- PROMPT: Copy the text of the data below word for word, from start to finish, but leave out the pictures.

- INPUT MATERIAL:
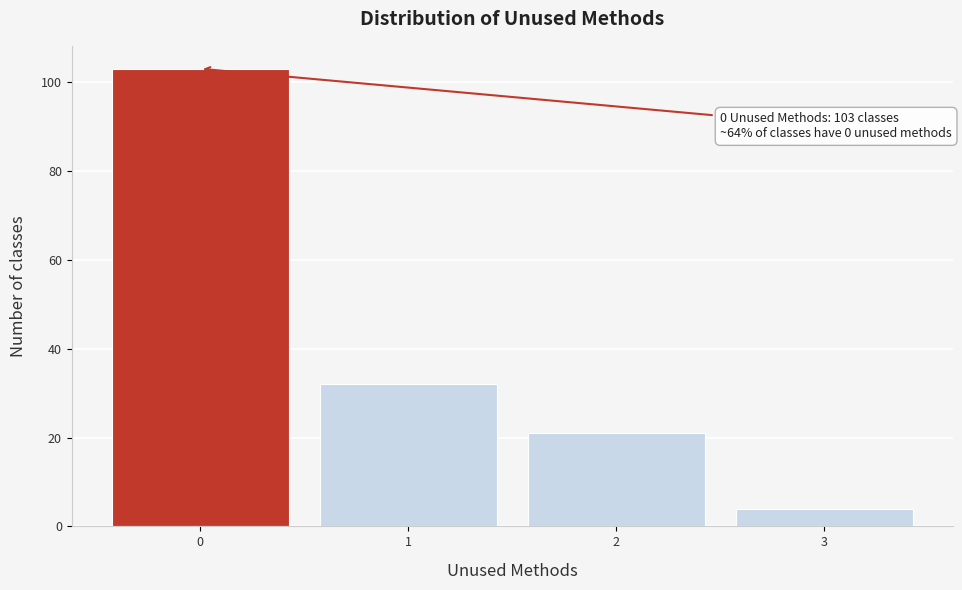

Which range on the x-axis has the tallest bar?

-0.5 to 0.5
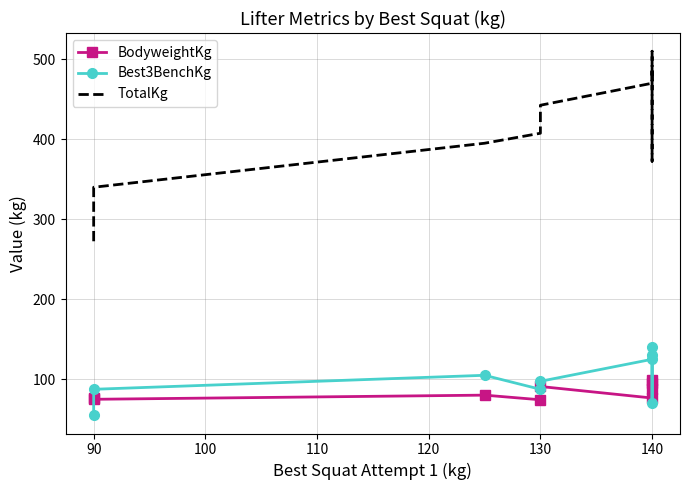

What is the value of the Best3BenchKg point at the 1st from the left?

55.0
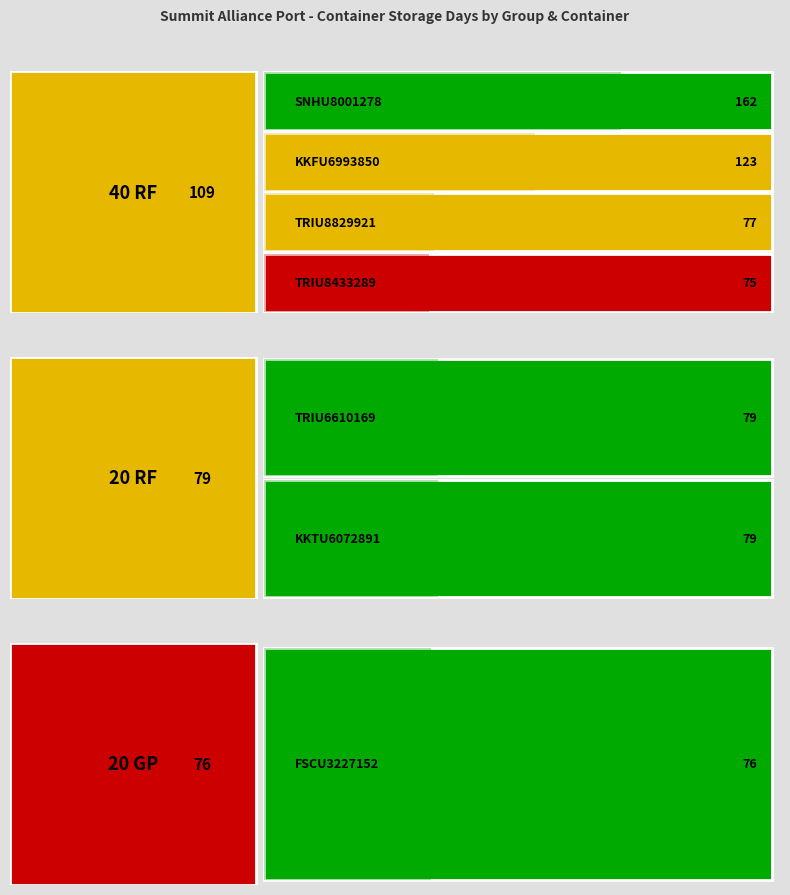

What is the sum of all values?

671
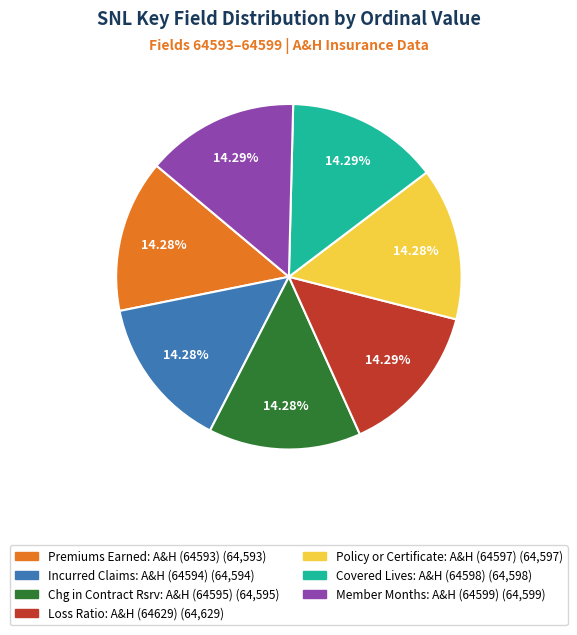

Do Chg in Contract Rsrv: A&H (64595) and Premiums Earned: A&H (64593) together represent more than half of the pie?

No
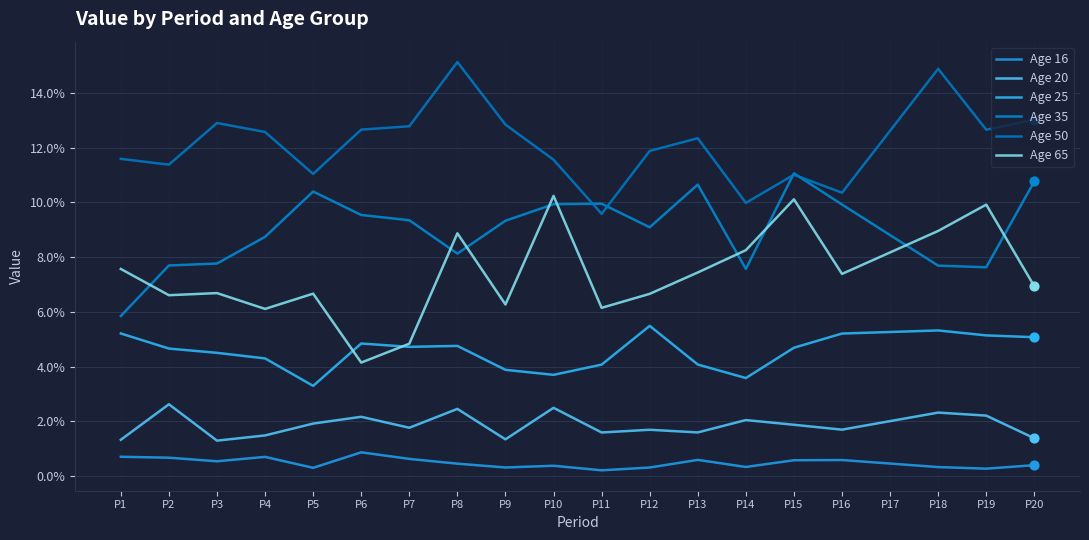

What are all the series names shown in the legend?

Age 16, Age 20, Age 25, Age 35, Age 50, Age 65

- SOLUTION TO THIS PROBLEM:
Which range on the x-axis has the tallest bar?

-0.5 to 0.5

What is the value of the Best3BenchKg point at the 1st from the left?

55.0

What is the sum of all values?

671

Do Chg in Contract Rsrv: A&H (64595) and Premiums Earned: A&H (64593) together represent more than half of the pie?

No

What are all the series names shown in the legend?

Age 16, Age 20, Age 25, Age 35, Age 50, Age 65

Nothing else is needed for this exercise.